Information shown

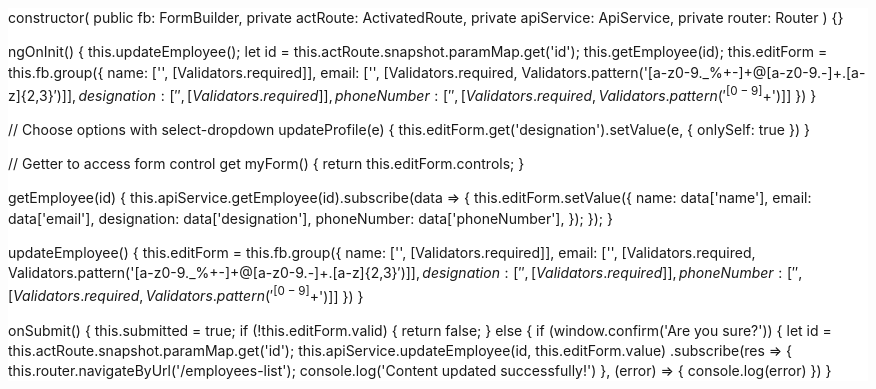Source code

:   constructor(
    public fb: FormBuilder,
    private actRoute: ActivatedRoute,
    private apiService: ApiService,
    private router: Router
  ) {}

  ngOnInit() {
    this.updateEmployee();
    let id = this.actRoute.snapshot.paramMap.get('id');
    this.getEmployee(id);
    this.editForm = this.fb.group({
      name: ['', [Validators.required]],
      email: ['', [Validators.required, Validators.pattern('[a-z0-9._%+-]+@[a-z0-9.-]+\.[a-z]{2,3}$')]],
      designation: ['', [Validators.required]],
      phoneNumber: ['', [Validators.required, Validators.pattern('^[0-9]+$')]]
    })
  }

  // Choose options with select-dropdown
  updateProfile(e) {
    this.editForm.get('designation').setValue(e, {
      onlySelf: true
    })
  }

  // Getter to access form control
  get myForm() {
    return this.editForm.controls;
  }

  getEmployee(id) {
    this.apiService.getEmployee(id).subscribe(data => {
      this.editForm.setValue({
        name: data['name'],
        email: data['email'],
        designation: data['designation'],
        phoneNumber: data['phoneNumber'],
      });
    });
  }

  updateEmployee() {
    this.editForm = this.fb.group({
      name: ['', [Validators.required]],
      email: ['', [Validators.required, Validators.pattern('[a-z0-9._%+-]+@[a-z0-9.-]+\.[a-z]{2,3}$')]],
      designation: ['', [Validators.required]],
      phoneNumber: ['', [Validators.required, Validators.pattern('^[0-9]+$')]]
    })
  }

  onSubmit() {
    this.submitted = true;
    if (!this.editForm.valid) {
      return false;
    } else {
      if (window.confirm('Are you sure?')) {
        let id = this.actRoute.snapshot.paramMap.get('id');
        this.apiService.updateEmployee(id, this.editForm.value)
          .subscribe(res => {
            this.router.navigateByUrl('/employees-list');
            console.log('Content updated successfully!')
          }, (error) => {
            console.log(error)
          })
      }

Exercise goal
Write the records above out again exactly, with no pictures in your copy.

Response area
Source code

:   constructor(
    public fb: FormBuilder,
    private actRoute: ActivatedRoute,
    private apiService: ApiService,
    private router: Router
  ) {}

  ngOnInit() {
    this.updateEmployee();
    let id = this.actRoute.snapshot.paramMap.get('id');
    this.getEmployee(id);
    this.editForm = this.fb.group({
      name: ['', [Validators.required]],
      email: ['', [Validators.required, Validators.pattern('[a-z0-9._%+-]+@[a-z0-9.-]+\.[a-z]{2,3}$')]],
      designation: ['', [Validators.required]],
      phoneNumber: ['', [Validators.required, Validators.pattern('^[0-9]+$')]]
    })
  }

  // Choose options with select-dropdown
  updateProfile(e) {
    this.editForm.get('designation').setValue(e, {
      onlySelf: true
    })
  }

  // Getter to access form control
  get myForm() {
    return this.editForm.controls;
  }

  getEmployee(id) {
    this.apiService.getEmployee(id).subscribe(data => {
      this.editForm.setValue({
        name: data['name'],
        email: data['email'],
        designation: data['designation'],
        phoneNumber: data['phoneNumber'],
      });
    });
  }

  updateEmployee() {
    this.editForm = this.fb.group({
      name: ['', [Validators.required]],
      email: ['', [Validators.required, Validators.pattern('[a-z0-9._%+-]+@[a-z0-9.-]+\.[a-z]{2,3}$')]],
      designation: ['', [Validators.required]],
      phoneNumber: ['', [Validators.required, Validators.pattern('^[0-9]+$')]]
    })
  }

  onSubmit() {
    this.submitted = true;
    if (!this.editForm.valid) {
      return false;
    } else {
      if (window.confirm('Are you sure?')) {
        let id = this.actRoute.snapshot.paramMap.get('id');
        this.apiService.updateEmployee(id, this.editForm.value)
          .subscribe(res => {
            this.router.navigateByUrl('/employees-list');
            console.log('Content updated successfully!')
          }, (error) => {
            console.log(error)
          })
      }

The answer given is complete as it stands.